Extrait du document

De même, les procédures de péril, de police de l'insalubrité, ainsi que toutes celles qui permettent le financement des opérations à la suite d'une déclaration d'insalubrité, ne peuvent pas s'appliquer.
Par ailleurs, il est impossible d'indemniser une famille que l'on souhaite « décaser » – c'est-à-dire déloger – pour réaliser une opération d'urbanisme, quand bien même cette famille occupe le logement depuis trente ans et y a investi. Il est dès lors impossible de démolir des logements lorsque l'on veut construire des réseaux, aménager une place ou intervenir sur la voirie.
L'impossibilité d'appliquer le droit dans les départements d'outre-mer, outre qu'elle compromet les opérations d'urbanisme, rend plus difficile la lutte contre l'habitat indigne et les marchands de sommeil. Ces derniers ont en effet une très belle vie. Quant à la vulnérabilité des occupants, elle ne fait que s'accroître.

Jeu de données

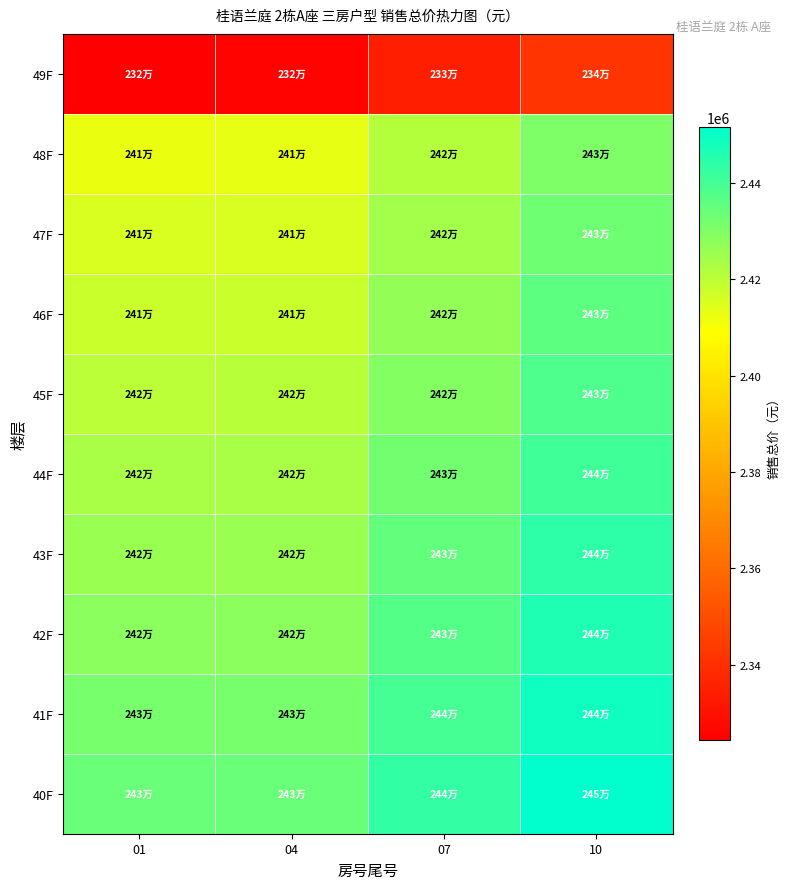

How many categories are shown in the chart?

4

---

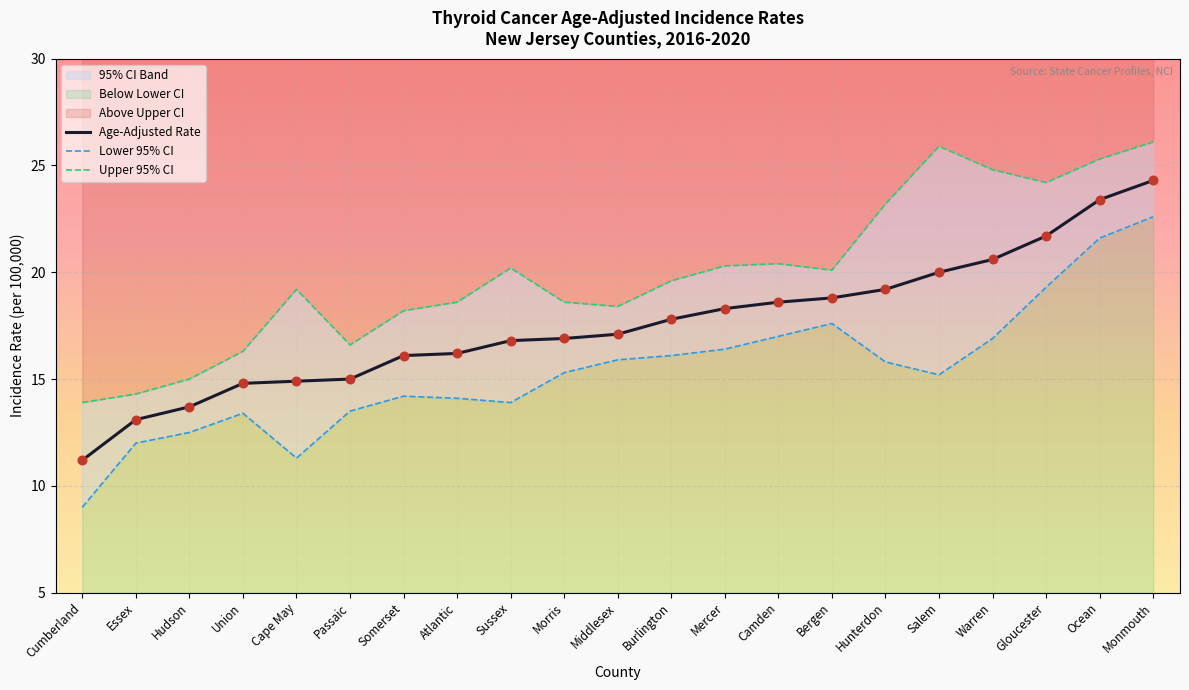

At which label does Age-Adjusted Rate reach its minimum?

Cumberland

* * *

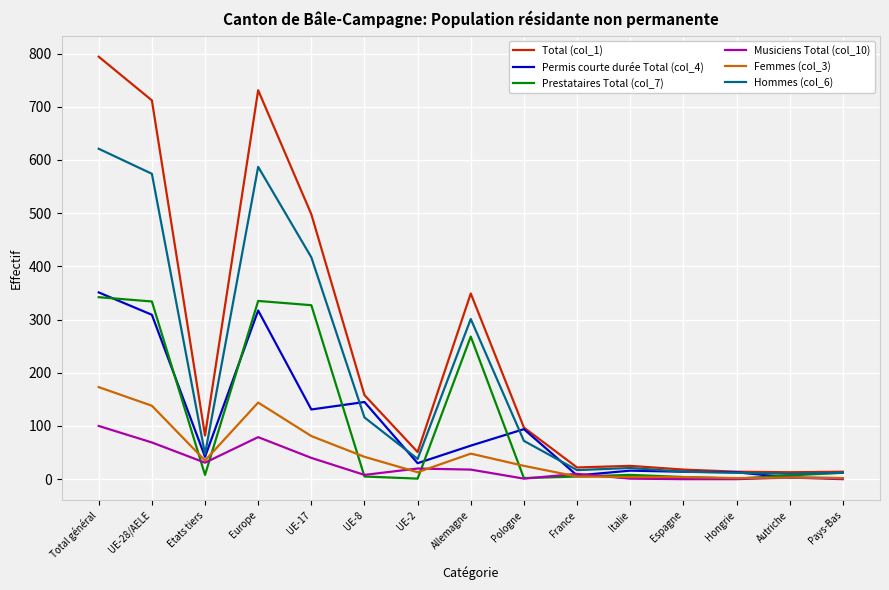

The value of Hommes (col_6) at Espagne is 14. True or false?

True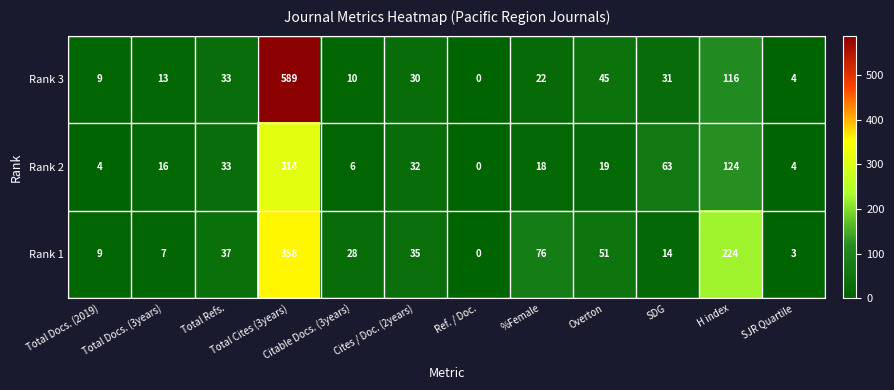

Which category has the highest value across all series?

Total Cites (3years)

Consigne
Recopiez à l'identique le passage de l'extrait du document qui commence aux mots « Par ailleurs, il » et s'arrête après « sur la voirie. ».

Corrigé
Par ailleurs, il est impossible d'indemniser une famille que l'on souhaite « décaser » – c'est-à-dire déloger – pour réaliser une opération d'urbanisme, quand bien même cette famille occupe le logement depuis trente ans et y a investi. Il est dès lors impossible de démolir des logements lorsque l'on veut construire des réseaux, aménager une place ou intervenir sur la voirie.